Year – 2011
To say that production on The Green Hornet was “troubled,” would be more than a bit of an understatement. The film hit theaters in January of 2011 but had been in development since the Bush administration…the first Bush administration. Seth Rogen plays Britt Reid (aka The Green Hornet), a trust-fund-playboy suckling at the teat of his family’s media empire when his father’s untimely demise forces him to assume control of the business. Left to his own devices, Reid quickly forms a bond with Kato (Jay Chou), his father’s personal mechanic.

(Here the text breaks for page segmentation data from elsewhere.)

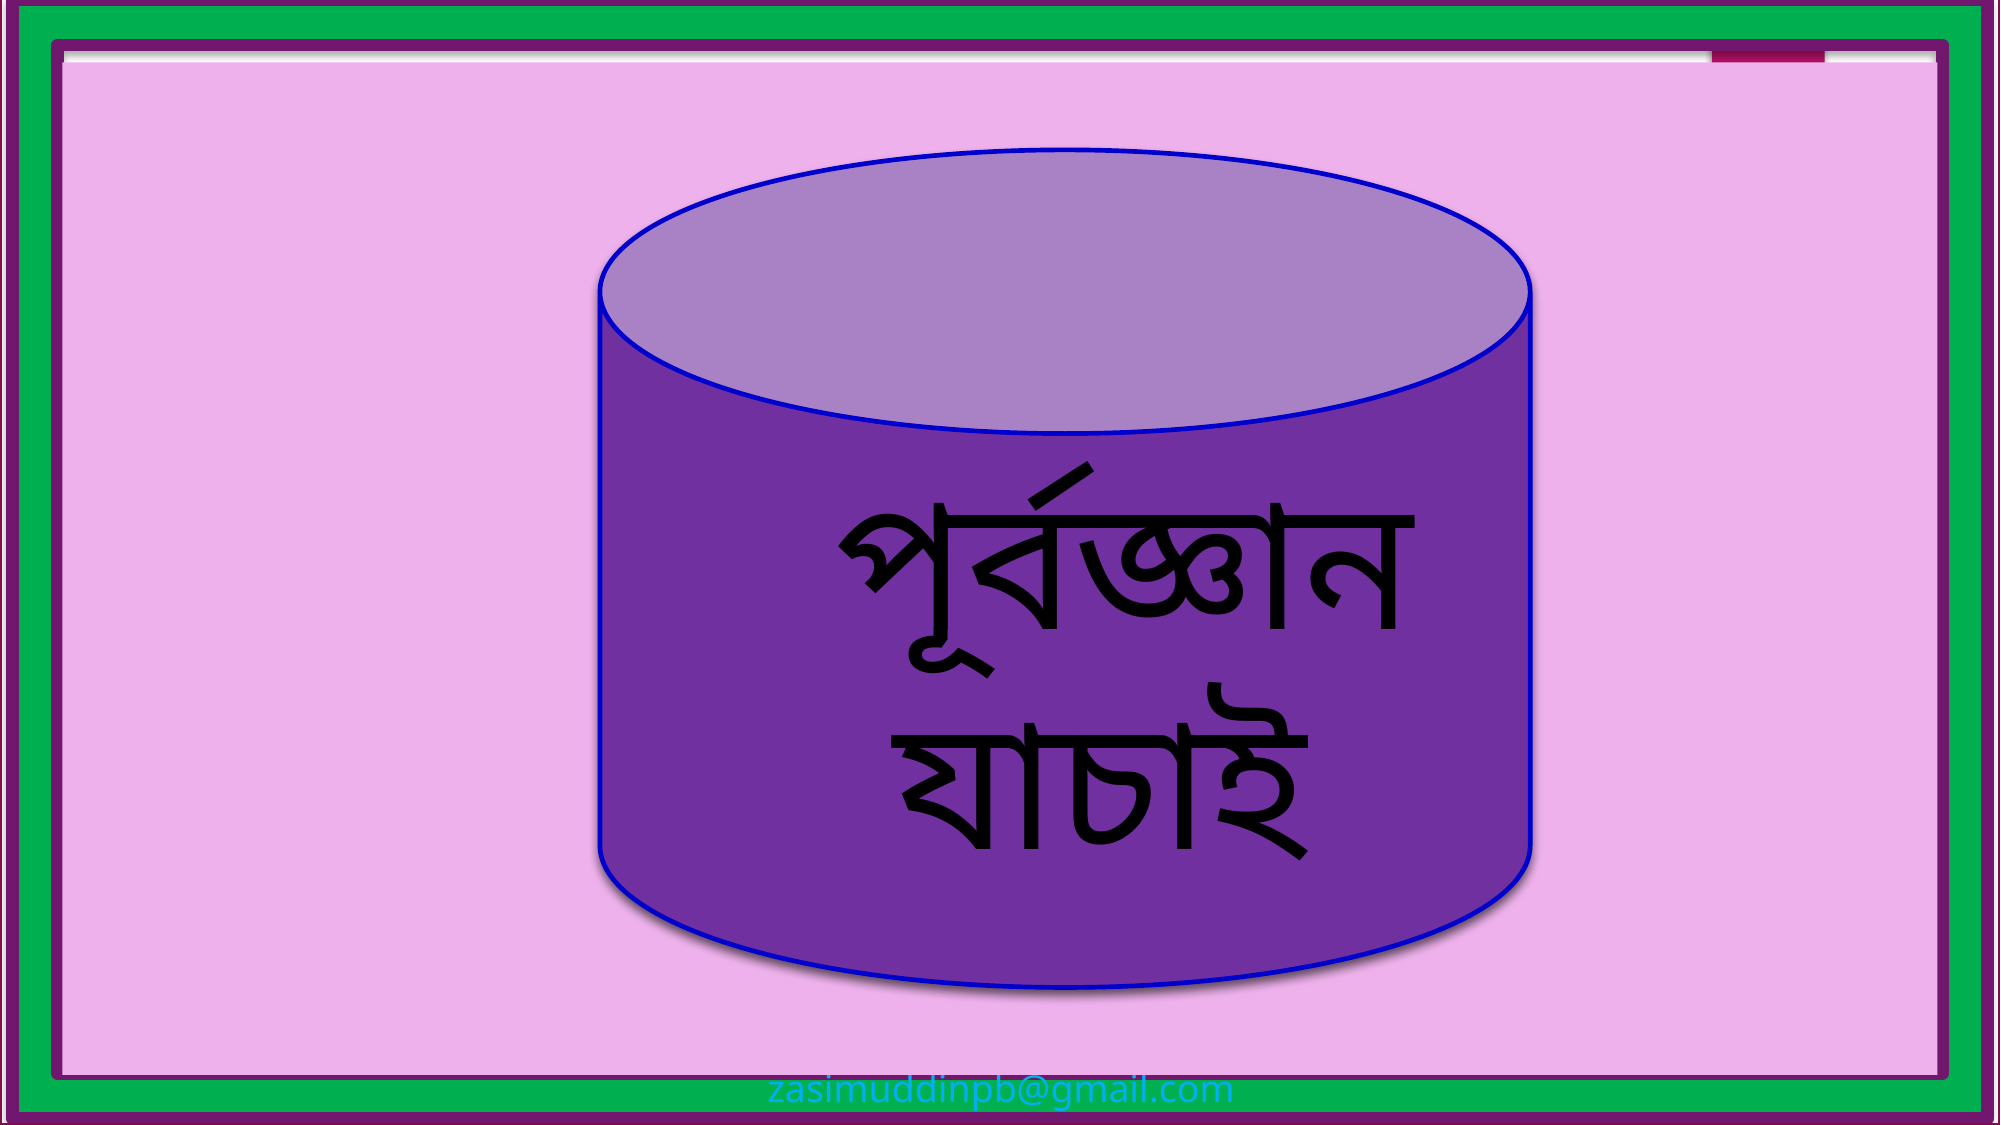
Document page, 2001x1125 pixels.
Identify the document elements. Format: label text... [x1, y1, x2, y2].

text_box পূর্বজ্ঞান যাচাই [787, 439, 1460, 894]
text_box zasimuddinpb@gmail.com [752, 1075, 1328, 1118]
text_box [62, 62, 1938, 1075]
text_box [599, 149, 1531, 988]
text_box [0, 0, 2000, 1125]
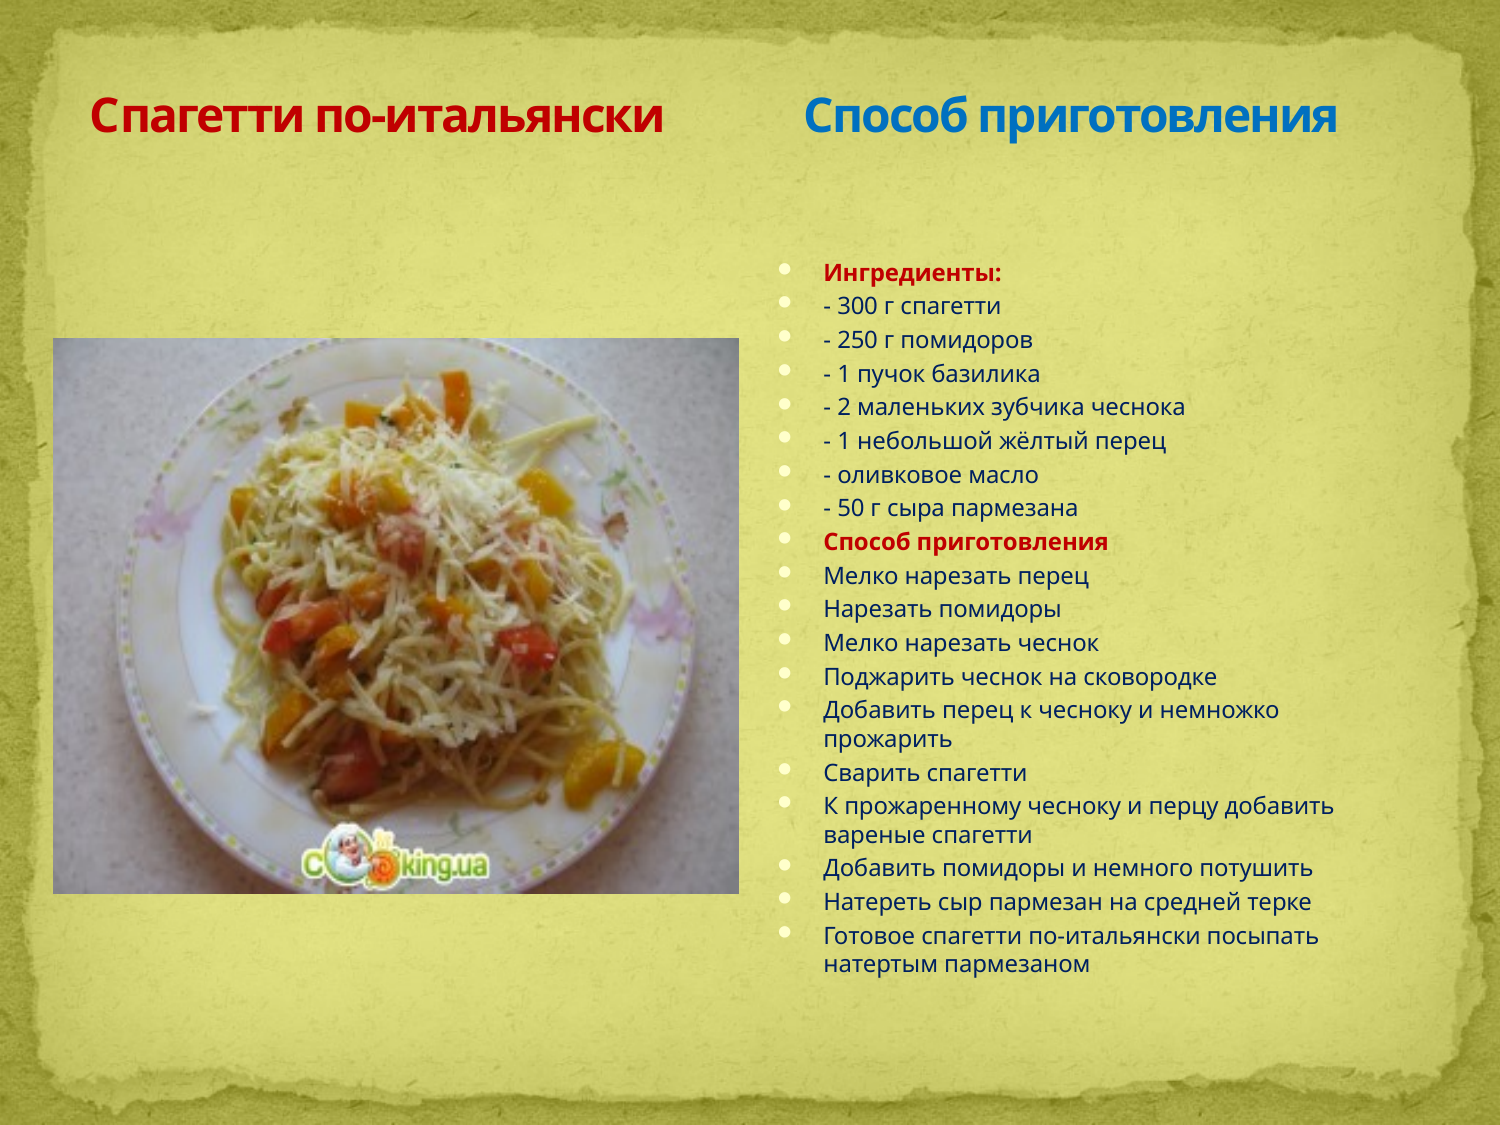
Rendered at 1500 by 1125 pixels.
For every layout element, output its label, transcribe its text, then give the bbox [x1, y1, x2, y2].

title Cпагетти по-итальянски Способ приготовления [74, 24, 1425, 225]
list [52, 337, 739, 894]
list Ингредиенты: - 300 г спагетти - 250 г помидоров - 1 пучок базилика - 2 маленьких зубчика чеснока - 1 небольшой жёлтый перец - оливковое масло - 50 г сыра пармезана Способ приготовления Мелко нарезать перец Нарезать помидоры Мелко нарезать чеснок Поджарить чеснок на сковородке Добавить перец к чесноку и немножко прожарить Сварить спагетти К прожаренному чесноку и перцу добавить вареные спагетти Добавить помидоры и немного потушить Натереть сыр пармезан на средней терке Готовое спагетти по-итальянски посыпать натертым пармезаном [762, 249, 1429, 1000]
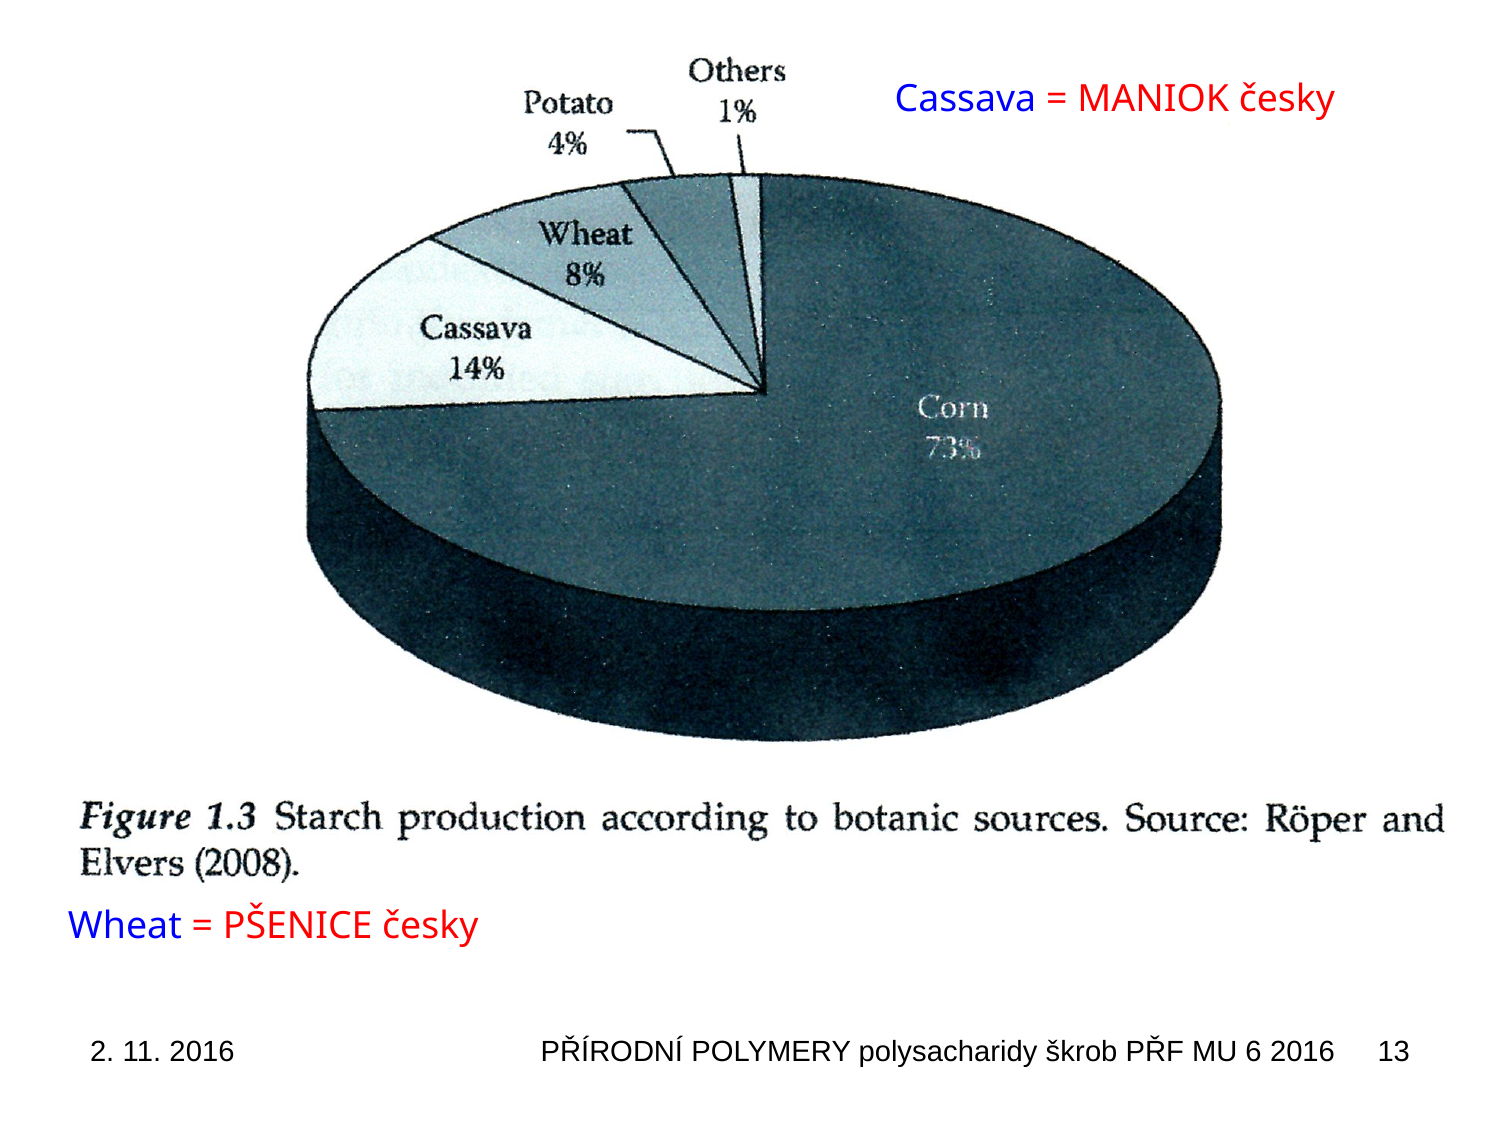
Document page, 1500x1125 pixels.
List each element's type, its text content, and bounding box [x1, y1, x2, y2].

slide_number 2. 11. 2016 [74, 1024, 426, 1103]
picture [29, 42, 1471, 948]
footer PŘÍRODNÍ POLYMERY polysacharidy škrob PŘF MU 6 2016 [512, 1024, 1074, 1103]
slide_number 13 [1074, 1024, 1426, 1103]
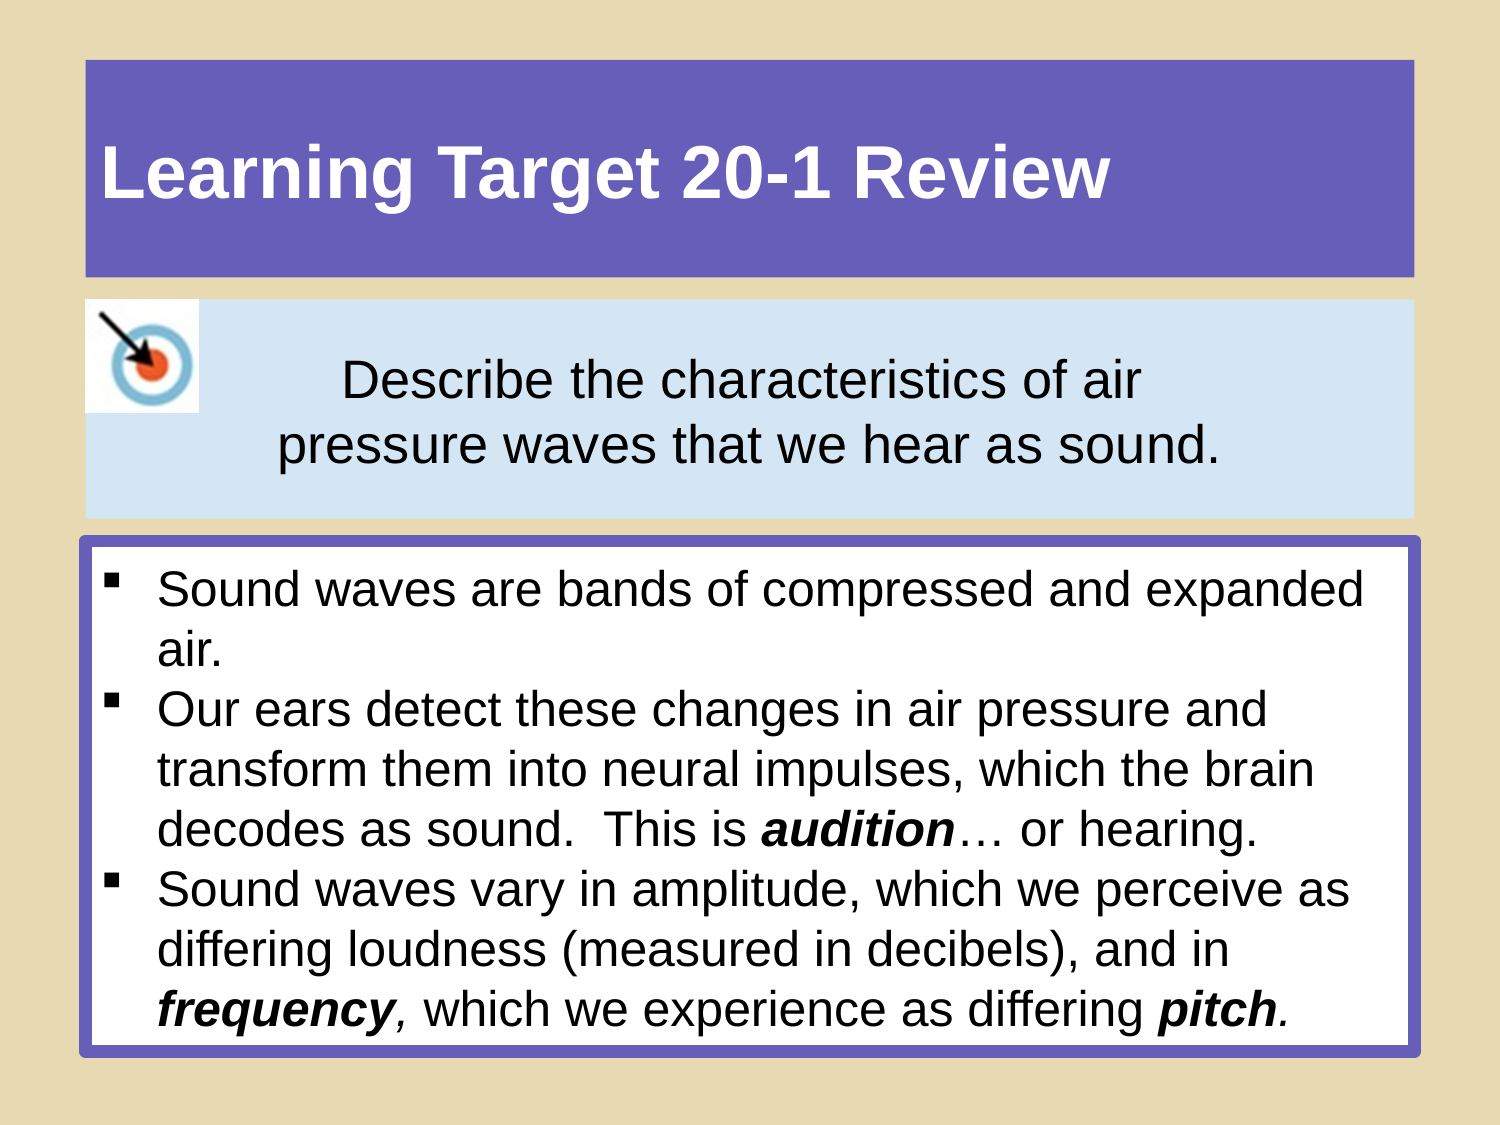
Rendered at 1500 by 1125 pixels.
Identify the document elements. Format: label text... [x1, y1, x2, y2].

picture [85, 299, 199, 413]
list Sound waves are bands of compressed and expanded air. Our ears detect these changes in air pressure and transform them into neural impulses, which the brain decodes as sound. This is audition… or hearing. Sound waves vary in amplitude, which we perceive as differing loudness (measured in decibels), and in frequency, which we experience as differing pitch. [79, 535, 1421, 1058]
title Learning Target 20-1 Review [85, 59, 1415, 278]
list Describe the characteristics of air pressure waves that we hear as sound. [79, 293, 1421, 525]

Now, I know that a “mechanic” isn’t technically a “butler,” but Kato has historically been a chauffeur/man-servant. He was “Tonto” to The Green Hornet’s “Lone Ranger”. (Don’t forget that The Green Hornet began life as a Lone Ranger spinoff.) But Rogen’s version (which he co-wrote) smartly jettisons the tone of previous incarnations. The filmmakers, aware of the fact that Rogen has been cast against type, simply change the “type”: shrewdly re-imagining Reid as a bumbling, narcissistic gadfly who is woefully ill-prepared to embark on this adventure. Instead, it is Kato who is both the brains and brawn of this pair. It’s yet another wise move which takes the character beyond the racial stereotype/man-servant that the character is so often reduced to.